- ACTIONS TO TAKE -
1. From the theme park news page below, list each roller coaster that Phil Thomas calls an import, with the country he gives for it.
2. According to the theme park news page below, who is the president and COO of Six Flags?

- READING TEXT -
******************************

- - -
Thursday, March 20, 2003
Protesters Plan to Picket "Anti-Americanism" at Great Escape
Several protesters from the Young Americans for Freedom, the same group that was televised pouring French wine down sewers in New York City, have taken their outrage north. This weekend they plan to picket in front of The Great Escape theme park in Lake George, New York.
The group's leader, Sam Golland, expressed his outrage to ARN&R. "I am sick and tired of theme parks supporting the countries that don't support us!" he snarled. "This park has a roller coaster collection almost full of imports."
Phil Thomas, who splits his time between activism in the American Coaster Enthusiasts, obsessively reading coaster-oriented websites, and reading the Drudge Report, apparently turned Golland on to the situation. Thomas said, "If you look at the line-up in that park you know they're not buying American. The Alpine Bobsled is Swiss, the Boomerang is Dutch, the Nightmare is German and the Comet is a Canadian import. The only ride we feel they should run is the Steamin' Demon because that was made
right here in the U.S.A."
General Manager John Collins did not know what to make of the allegations. "Wait a second," he said. "They want us to run only the Steamin' Demon, an Arrow looping coaster? They can't be serious. Is this a joke?"
In a confrontation outside the parking attendant's booth Thomas and Golland assured the park official that the group stood firm in their beliefs. Thomas said, "You are either with us or against us. Those coasters must not run so we can protect our national interest. Might as well put a Hussein Presidential Palace in Storytown." He added, "We better not see that Huss Condor or Rainbow running, either."
Park officials later told ARN&R that the protests had not made them count out buying a Reverchon flume for the 2004 season.
Wednesday, March 19, 2003
Six Flags Eagerly Anticipates Another Year of Losing Money
The turnstiles are spinning, the gates have opened and patrons from around the world are visiting one of over forty Six Flags theme parks near them. But this year, there is a strange excitement flowing through the halls of the corporate office in Oklahoma City; it is the anticipation of another record-breaking year. However, this corporation celebrates a unique economic principle --- they are a loss leader.
"We didn't just come to this position without some hard work and determination," said Gary Story, president and COO of Six Flags. "We strove to ensure that for another year in a row our debt has been pushed back, our overall losses grew and prospects look dim for almost every park."
General Managers around the country have gotten ready for what looks to be another disappointing season in sales. Del Holland of Six Flags Magic Mountain commented, "Well, instead of adding an attraction that would attract families, we wanted something almost identical to what we already had 15 of --- a roller coaster."
When asked by ARN&R why SFMM had not looked at a "flat ride" or "dark ride," such as the successful Scooby Doo attraction drawing guests at sister parks, Holland said, "What's a flat ride? That doesn't sound Xtreme!" He continued, "We know that sending riders upside down seven times will be like nothing they have ever done before. Unless, of course, they have ridden Viper . . . or X."
Some of the competition is surprised at Six Flags's approach to corporate management. "Frankly, we can't see where they get all this money," said Dick Kinzel, President & CEO of Cedar Fair. "They lose capital every year, yet the banks seem willing to supply them with an endless supply of cash." When asked if he had considered deficit spending Kinzel said, "Well, we would have liked to have gotten our new 25 million-dollar coaster for free, but somehow that just didn't seem possible. I guess our investors are just different from Six Flags's in that they demand a profit each year and that we pay off our long-term debt, or at least that we have some semblance of a plan, however half-baked, to be profitable. They're real sticklers like that."

******************************

- DATA LISTING -
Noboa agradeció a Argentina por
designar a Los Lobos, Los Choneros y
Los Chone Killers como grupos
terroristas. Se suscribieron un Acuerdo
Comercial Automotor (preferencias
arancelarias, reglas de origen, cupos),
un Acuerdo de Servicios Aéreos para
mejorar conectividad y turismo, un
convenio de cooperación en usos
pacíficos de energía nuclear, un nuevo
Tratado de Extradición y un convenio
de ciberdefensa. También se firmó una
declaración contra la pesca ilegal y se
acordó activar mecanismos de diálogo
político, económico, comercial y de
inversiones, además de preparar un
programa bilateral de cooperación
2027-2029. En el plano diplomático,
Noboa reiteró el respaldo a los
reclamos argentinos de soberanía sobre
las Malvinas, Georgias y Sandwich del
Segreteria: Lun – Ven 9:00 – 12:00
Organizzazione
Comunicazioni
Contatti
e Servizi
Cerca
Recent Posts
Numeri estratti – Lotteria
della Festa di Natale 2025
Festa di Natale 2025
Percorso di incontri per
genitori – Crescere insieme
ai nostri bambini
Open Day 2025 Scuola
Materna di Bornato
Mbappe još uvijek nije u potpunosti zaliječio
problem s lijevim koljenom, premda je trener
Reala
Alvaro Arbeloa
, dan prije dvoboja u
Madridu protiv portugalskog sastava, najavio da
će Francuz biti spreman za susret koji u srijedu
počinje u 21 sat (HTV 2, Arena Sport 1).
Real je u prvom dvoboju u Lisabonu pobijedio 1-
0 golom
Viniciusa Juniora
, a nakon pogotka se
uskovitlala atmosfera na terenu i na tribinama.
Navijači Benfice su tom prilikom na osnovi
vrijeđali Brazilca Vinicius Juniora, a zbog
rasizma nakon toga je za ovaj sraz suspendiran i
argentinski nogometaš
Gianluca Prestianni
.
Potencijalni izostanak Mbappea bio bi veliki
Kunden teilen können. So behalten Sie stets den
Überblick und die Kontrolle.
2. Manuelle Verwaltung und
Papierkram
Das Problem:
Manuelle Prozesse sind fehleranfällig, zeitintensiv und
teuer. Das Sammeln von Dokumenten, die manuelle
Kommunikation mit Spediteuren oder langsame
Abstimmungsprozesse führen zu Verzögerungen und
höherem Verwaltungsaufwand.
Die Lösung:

******************************

- PROBLEM SOLUTIONS -
1. Alpine Bobsled (Swiss), Boomerang (Dutch), Nightmare (German), Comet (Canadian)

2. Gary Story